Artificial Intelligence is meant to change our lives radically in the upcoming years and people are starting to doubt its ethical consequences
The increased use of robotics and artificial intelligence for basic human interaction has the scientific community divided.
“Some people in our society like face to face. There is a generational conflict between baby boomers and millennials,” said Simon Montford, a moderator at yesterday’s AI TechWorld conference in London.
The contextual ability to understand, which is inherent in humans but has been seen to be absent in machines, was a major point of discussion.
How to teach robots to understand slang and sarcasm?
“You have to gather a specific dataset otherwise it is impossible to include,” iterated Javier Rodriguez Zaurin, head of data science at Simply Business.
Natural Language Processing (NLP) is a technology with limitations, but can also come in handy in its rudimental stage.
“Businesses naturally assume all people speak English. That is not the case in an airport. 50% of our customers are foreign,” stressed Dougie Anscombe-Stephen, digital innovation lead at London Luton Airport.
Quick and easy language exchanges can therefore be helpful when solving inquiries in a timely manner, speakers suggested.

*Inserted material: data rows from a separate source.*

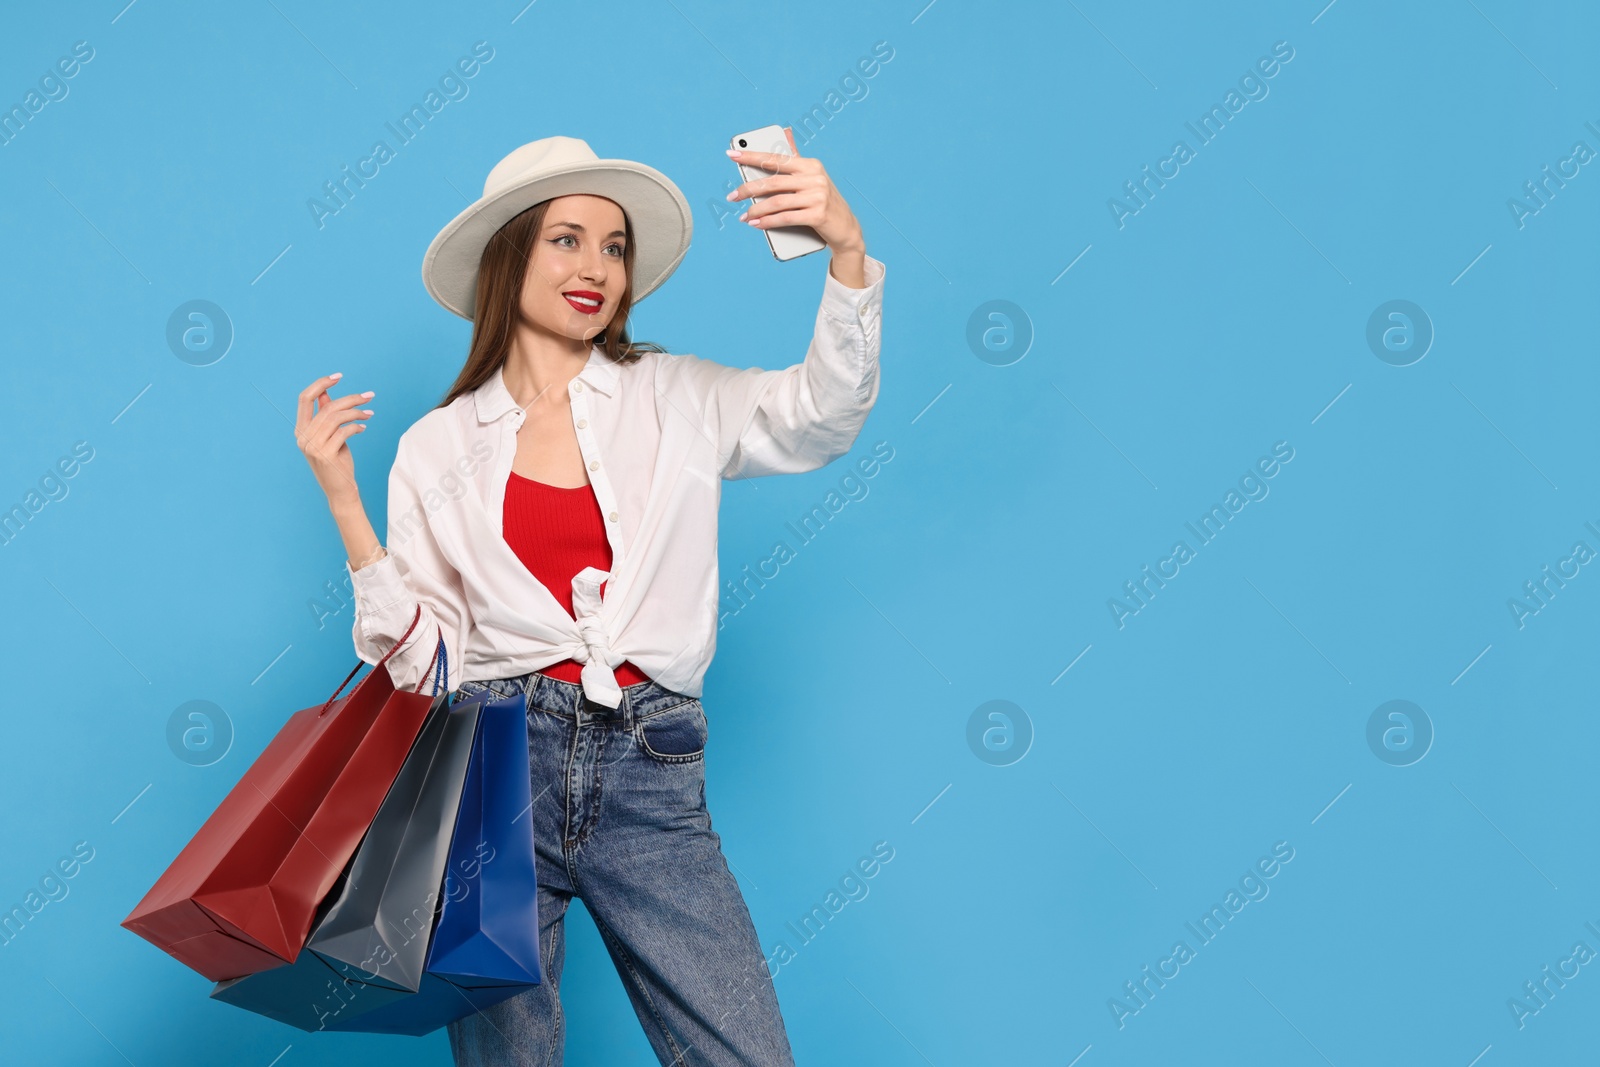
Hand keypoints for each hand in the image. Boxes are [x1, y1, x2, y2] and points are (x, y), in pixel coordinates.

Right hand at [295, 373, 372, 507]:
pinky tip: (363, 428)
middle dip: (350, 399)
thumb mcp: (330, 437)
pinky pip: (344, 431)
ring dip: (357, 412)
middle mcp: (302, 437)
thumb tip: (325, 393)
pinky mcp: (325, 454)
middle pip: (327, 407)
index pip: (304, 399)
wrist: (340, 491)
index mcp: (300, 430)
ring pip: (336, 417)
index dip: (320, 384)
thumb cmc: (337, 463)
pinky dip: (356, 426)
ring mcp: (312, 446)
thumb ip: (325, 417)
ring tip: (369, 413)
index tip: (338, 376)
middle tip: (369, 396)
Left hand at [726, 127, 864, 255]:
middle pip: (773, 182)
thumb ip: (796, 158)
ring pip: (777, 202)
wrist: (847, 229)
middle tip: (732, 196)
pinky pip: (785, 218)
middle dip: (748, 189)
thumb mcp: (812, 178)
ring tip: (744, 216)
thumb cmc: (823, 202)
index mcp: (810, 165)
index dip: (751, 156)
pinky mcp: (818, 215)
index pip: (775, 158)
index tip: (731, 154)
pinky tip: (756, 224)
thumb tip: (785, 131)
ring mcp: (818, 196)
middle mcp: (815, 178)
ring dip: (756, 210)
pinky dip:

An audience member expressed surprise that no linguistic experts are used to create and implement NLP in business models.
AI in healthcare
The ethical issues become even more relevant when AI is applied in the healthcare sector.
“People are hesitant to AI because machines can make mistakes too,” said Arjun Panesar, co-founder of UK charity Diabetes.co.uk.
However, most experts agree prospects for early disease diagnosis and predictive analysis are promising.
The effects on healthcare insurance are yet to be determined.
“The misuse of data is the biggest risk,” argued Mark Tsimelzon, chief engineering officer at Babylon Health.
“Still, insurance companies want to keep you healthy because it is in their own interest,” he added.
Issues such as patient consent concerning data, and developing appropriate regulation, will be crucial in the implementation of AI technologies going forward, speakers highlighted.